Here we go... again.

http://eetimes.com/electronics-blogs/other/4370908/In-search-of-the-lowest-power-MCU

I will note however that Microchip seems to have raised the art of comparing apples to oranges to a whole new level, by combining the storage-standby power of one family, the RTC-standby of a second, and the active power of yet another; the resulting Frankenstein-esque monstrosity beats the MSP430 on every count!

I'm sold. Where can I buy this PIC24+24+16=PIC64?

;)

Tony

  • Once every year - I remember the contest videos on youtube :-)

    http://www.youtube.com/watch?v=NifzpSOlY2k

    http://www.youtube.com/watch?v=AoTFD4ngZ_w

    http://www.ti.com/lit/wp/slay015/slay015.pdf

  • Oh, the Microchip values are correct and valid. They just 'forgot' to count the required power for the robot arm that swaps the CPU based on current operational state :)

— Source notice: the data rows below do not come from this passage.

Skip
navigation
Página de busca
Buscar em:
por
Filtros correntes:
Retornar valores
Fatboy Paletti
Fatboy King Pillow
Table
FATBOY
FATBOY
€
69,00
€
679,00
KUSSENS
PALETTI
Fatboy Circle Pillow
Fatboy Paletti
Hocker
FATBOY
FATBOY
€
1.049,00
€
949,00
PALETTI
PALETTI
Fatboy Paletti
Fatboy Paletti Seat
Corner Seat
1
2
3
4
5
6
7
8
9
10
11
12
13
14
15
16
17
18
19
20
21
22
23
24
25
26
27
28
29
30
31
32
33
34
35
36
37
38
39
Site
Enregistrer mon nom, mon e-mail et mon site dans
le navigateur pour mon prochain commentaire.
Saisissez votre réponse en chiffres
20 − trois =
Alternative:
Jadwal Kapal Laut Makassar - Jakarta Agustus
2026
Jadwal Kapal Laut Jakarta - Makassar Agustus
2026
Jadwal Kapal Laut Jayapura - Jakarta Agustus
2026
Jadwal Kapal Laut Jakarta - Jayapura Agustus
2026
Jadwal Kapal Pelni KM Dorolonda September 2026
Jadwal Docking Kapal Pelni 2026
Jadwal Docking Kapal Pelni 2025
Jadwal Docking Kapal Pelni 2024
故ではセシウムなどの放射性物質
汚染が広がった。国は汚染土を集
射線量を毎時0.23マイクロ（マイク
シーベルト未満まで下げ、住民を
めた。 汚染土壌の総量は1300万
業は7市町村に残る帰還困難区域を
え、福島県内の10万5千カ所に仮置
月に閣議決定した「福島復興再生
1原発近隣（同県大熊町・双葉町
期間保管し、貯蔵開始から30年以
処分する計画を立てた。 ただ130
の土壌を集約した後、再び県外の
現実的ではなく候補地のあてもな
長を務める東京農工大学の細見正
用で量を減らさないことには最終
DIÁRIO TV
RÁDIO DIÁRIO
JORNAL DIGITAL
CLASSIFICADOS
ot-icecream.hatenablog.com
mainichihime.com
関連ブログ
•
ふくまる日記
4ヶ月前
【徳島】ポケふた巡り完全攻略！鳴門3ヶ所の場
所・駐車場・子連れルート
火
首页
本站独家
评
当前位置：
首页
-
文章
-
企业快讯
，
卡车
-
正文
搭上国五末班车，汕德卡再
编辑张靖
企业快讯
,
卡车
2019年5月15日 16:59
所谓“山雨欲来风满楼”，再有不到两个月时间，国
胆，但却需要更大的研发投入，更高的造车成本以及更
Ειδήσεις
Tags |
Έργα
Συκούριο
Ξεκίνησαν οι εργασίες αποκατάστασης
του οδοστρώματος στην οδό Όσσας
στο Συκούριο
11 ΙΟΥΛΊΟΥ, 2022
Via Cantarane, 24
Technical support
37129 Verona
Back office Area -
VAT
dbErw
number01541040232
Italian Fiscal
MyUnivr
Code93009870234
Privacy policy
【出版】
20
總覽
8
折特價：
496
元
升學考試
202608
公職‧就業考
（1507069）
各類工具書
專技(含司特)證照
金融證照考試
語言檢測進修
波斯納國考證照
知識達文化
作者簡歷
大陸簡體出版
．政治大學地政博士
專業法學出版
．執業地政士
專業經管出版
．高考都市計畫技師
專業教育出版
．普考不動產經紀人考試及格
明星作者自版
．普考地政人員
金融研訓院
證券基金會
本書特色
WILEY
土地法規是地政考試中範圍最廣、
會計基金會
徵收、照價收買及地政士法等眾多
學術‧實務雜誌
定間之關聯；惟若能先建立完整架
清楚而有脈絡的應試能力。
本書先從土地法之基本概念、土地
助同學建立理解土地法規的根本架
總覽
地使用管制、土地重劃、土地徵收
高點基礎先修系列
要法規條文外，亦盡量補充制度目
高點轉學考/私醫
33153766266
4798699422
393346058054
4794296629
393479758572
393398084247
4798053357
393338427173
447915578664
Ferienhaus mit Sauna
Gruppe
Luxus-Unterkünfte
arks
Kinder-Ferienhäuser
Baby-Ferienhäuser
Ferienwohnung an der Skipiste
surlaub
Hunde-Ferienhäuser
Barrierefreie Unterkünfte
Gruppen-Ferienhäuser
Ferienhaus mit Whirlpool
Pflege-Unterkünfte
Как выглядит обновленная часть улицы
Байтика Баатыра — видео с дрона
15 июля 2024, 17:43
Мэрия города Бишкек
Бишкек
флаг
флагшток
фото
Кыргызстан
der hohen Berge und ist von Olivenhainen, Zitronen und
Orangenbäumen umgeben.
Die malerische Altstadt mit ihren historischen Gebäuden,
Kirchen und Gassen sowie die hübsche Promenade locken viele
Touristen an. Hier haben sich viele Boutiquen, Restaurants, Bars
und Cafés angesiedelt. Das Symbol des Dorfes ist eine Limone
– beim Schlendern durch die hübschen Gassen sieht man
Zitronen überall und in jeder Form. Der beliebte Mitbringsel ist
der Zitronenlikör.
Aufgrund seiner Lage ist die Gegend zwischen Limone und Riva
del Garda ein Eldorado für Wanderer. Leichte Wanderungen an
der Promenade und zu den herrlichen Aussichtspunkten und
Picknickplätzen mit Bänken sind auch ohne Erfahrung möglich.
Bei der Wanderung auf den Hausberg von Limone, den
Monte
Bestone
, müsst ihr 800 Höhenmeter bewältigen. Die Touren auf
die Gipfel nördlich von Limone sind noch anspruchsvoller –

    However, the comparisons are interesting.

    The Wolverine has 4 times as much non-volatile memory and also 4 times as much volatile memory, a CPU core with 16 bit instead of 8 bit, faster instructions (so more bang per MHz) and still requires only 3 times the operating current per MHz as the PIC16LF1509.

    I'm sure I can drop the standby current to 0, as the Woverine memory is non-volatile, so if the app is written properly, it can continue form power-up as good as from any sleep mode.

    About the standby with RTC, well, on the Woverine this means including the current for the crystal. The PIC uses an LPRC (something like the VLO) with +-15% accuracy (yes, +-15%!). It can barely be called an RTC. It is an ANTC (almost nearly time clock)
    So 220nA (or even 440nA) for +-15% accuracy compared with 330nA with +-15ppm accuracy.

    Well, the winner is... Microchip. For the most creative reduction of facts to meaningless numbers. I wonder why they haven't bothered to used the sum of digits on their values, to present an even smaller (and even more meaningless) number.